On the way back home, I swung through Snow Acres. The ring streets were very good, even some bare pavement. however, the connecting streets (Dub and Mark Place) were terrible.
I got home around midnight and worked on emails until 3am.
Friday, first thing I called in to push for Buck Lodge, Calverton, Beltsville, Mayfair and some smaller areas that had been missed. I also had Alex Hirtle, my Legislative Aide, camp out at the Snow Operations Center instead of working from our office in order to get more accurate info
Then, I decided to go down Old Gunpowder to Franklin Farms (largely bare pavement except Blackpool). Then, I headed over to Calverton (really, really bad) to see if the equipment was there. They told me it was but I didn't see it. I went down Powder Mill to Cherry Hill and checked out Allview. I didn't go on all the streets but what I saw was largely bare pavement, so it looked like they had cleaned it up as I had requested. I went down Cherry Hill to Starbucks to download your emails and confer with DPWT. They had me run down to Largo, drop my Prius and finally get a 4-wheel drive.
I came back to Beltsville to find that Route 1 was a parking lot. More lanes and turn lanes needed SHA! :-)
I cut through Tonquil and Usange (passable, but deteriorating and rough with the hills) and headed up Montgomery to Powder Mill. Montgomery was still unacceptable (one lane in spots) and the side streets on the southwest side still were tough because of the hill (passable doesn't work on an icy hill). I drove into a couple of streets, but it really needed work. I headed down Powder Mill to Beltsville Heights (formerly passable was deteriorating quickly.
Then, I headed to a meeting at the Snow Operations Center in Glendale. I and other Council members met with the Director and talked about communications and what needed to be done to get all streets up to a usable condition. Afterward, I headed up Kenilworth/Edmonston to Vansville. Cordwall and the streets around it were terrible - arguably "passable" but the deteriorating ice made it ridiculous. I check North Creek Farms - good - and went up Ellington to Muirkirk. I checked out Longwood. Some streets were pretty good, but most were formerly "passable" that had deteriorated into a mess.

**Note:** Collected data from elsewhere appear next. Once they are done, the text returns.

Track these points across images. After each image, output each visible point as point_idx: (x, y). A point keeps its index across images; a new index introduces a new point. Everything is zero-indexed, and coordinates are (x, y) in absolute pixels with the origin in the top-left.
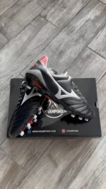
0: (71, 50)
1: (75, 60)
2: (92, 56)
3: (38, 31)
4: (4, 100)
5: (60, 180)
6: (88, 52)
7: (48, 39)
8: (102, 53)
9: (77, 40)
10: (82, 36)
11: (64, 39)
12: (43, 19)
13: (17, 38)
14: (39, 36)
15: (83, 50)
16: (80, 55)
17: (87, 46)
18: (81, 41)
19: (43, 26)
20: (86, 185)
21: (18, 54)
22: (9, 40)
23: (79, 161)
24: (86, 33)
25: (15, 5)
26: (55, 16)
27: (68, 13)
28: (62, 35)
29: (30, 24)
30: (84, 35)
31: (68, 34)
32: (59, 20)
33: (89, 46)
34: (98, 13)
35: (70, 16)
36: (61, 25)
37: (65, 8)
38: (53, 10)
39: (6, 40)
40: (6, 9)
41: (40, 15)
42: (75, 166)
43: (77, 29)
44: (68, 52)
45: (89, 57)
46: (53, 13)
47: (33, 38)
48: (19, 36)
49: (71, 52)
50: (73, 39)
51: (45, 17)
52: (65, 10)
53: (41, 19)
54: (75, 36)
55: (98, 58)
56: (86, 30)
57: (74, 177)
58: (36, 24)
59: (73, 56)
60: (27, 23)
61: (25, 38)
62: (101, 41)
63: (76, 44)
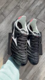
2: (39, 22)
4: (5, 41)
5: (26, 70)
8: (43, 20)
9: (32, 16)
10: (34, 13)
12: (18, 7)
14: (17, 15)
18: (34, 15)
19: (18, 11)
20: (35, 72)
22: (5, 18)
25: (7, 2)
26: (23, 6)
27: (28, 4)
30: (35, 13)
31: (29, 13)
32: (25, 7)
33: (37, 18)
34: (41, 2)
35: (29, 5)
36: (26, 9)
37: (27, 1)
38: (22, 3)
39: (4, 18)
40: (4, 4)
41: (17, 6)
46: (22, 4)
48: (9, 15)
50: (30, 15)
51: (19, 6)
52: (27, 3)
53: (17, 7)
54: (31, 14)
56: (36, 11)
57: (31, 69)
58: (16, 10)
60: (12, 10)
61: (11, 16)
62: (42, 15)
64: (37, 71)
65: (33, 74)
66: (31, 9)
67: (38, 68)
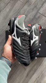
0: (30, 14)
1: (32, 19)
2: (41, 17)
3: (14, 6)
5: (27, 75)
6: (39, 15)
7: (19, 10)
9: (33, 9)
10: (36, 7)
11: (26, 9)
13: (4, 10)
14: (14, 8)
15: (36, 14)
16: (35, 17)
17: (38, 12)
18: (35, 9)
19: (16, 3)
20: (39, 77)
21: (5, 18)
23: (35, 67)
24: (37, 5)
28: (26, 7)
29: (9, 2)
30: (36, 6)
31: (29, 6)
33: (39, 12)
36: (25, 2)
42: (34, 69)
43: (33, 3)
44: (29, 16)
45: (39, 17)
47: (12, 9)
48: (5, 9)
49: (30, 16)
50: (31, 9)
54: (32, 7)
55: (44, 18)
56: (38, 3)
57: (33, 74)
58: (13, 2)
59: (31, 17)
60: (8, 2)
61: (8, 10)
62: (45, 8)
63: (32, 11)
64: (40, 76)
65: (36, 79)
66: (32, 1)
67: (42, 72)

From there, I went up Virginia Manor to Mayfair which had been waiting for a front end loader for days. The loader had come, but it broke down. Mayfair Road was still terrible, but Mayfair Drive had a fair amount of bare pavement.

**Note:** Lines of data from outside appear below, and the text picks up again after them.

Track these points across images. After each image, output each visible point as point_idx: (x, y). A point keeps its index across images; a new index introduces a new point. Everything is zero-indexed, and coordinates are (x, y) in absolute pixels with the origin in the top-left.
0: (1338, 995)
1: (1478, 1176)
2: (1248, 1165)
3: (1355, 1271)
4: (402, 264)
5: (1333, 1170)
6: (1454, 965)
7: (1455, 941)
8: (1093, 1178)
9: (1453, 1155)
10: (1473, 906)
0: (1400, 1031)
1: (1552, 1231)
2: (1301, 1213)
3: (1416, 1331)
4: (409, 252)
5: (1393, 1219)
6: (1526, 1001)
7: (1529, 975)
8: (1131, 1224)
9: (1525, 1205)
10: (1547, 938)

I called it a day and headed back for emails.
As soon as I get through some emails and check out status of last night/this morning, i will go do another tour today. I know that I need to find the last hot spots AND to check out those formerly "passable" streets that have melted into moonscape.

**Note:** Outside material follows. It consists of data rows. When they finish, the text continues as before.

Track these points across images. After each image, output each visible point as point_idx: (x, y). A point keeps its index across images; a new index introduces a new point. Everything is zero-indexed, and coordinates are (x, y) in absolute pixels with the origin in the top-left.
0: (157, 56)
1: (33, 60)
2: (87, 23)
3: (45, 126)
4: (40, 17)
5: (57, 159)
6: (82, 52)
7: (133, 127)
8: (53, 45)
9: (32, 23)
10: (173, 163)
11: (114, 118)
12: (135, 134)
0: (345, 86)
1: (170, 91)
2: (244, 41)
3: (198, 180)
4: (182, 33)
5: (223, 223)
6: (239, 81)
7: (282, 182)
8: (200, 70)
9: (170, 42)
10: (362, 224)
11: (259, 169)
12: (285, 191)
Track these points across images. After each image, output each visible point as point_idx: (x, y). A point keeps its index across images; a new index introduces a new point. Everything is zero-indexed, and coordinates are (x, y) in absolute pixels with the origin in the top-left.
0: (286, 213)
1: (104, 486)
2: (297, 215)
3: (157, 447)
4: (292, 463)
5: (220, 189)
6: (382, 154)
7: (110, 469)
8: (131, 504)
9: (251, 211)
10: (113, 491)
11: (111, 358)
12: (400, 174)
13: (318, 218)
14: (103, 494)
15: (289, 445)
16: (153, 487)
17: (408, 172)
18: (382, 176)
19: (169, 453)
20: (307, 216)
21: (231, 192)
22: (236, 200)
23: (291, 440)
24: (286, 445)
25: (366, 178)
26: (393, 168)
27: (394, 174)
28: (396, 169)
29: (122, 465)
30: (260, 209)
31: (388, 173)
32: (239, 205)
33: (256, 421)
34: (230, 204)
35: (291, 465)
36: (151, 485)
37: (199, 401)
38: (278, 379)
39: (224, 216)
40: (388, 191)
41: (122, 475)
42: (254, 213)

Look for me. I'm in a County-marked 4-wheel drive and I will stop to talk. Just be nice. A little.
What about Tom's Street?
I know a lot of people suspect political figures get their streets done first. I know better. I took a photo yesterday morning as evidence. My street is also "passable", but has a few bare spots down further from my house. I know a plow or two has come through because I've seen the evidence. But no front end loader, no bare pavement, etc. I can get out with my front wheel drive Prius, so no special treatment needed.
Since Saturday, all i have done is SNOW 24-7. It's what is expected and it is what should happen. Things are definitely slower than anyone would like. I don't control the plows or the operations. But, i have a duty to make sure that your problems are addressed and that DPWT knows what you are seeing. I believe that i am obligated to get out in the streets and see the situation first hand. In addition, since DPWT does not have time for neighborhood-level communications, it is also my role to try to tell you what is going on and what to expect. My staff and I are doing our best to keep you informed and to make sure that you get usable streets as soon as possible.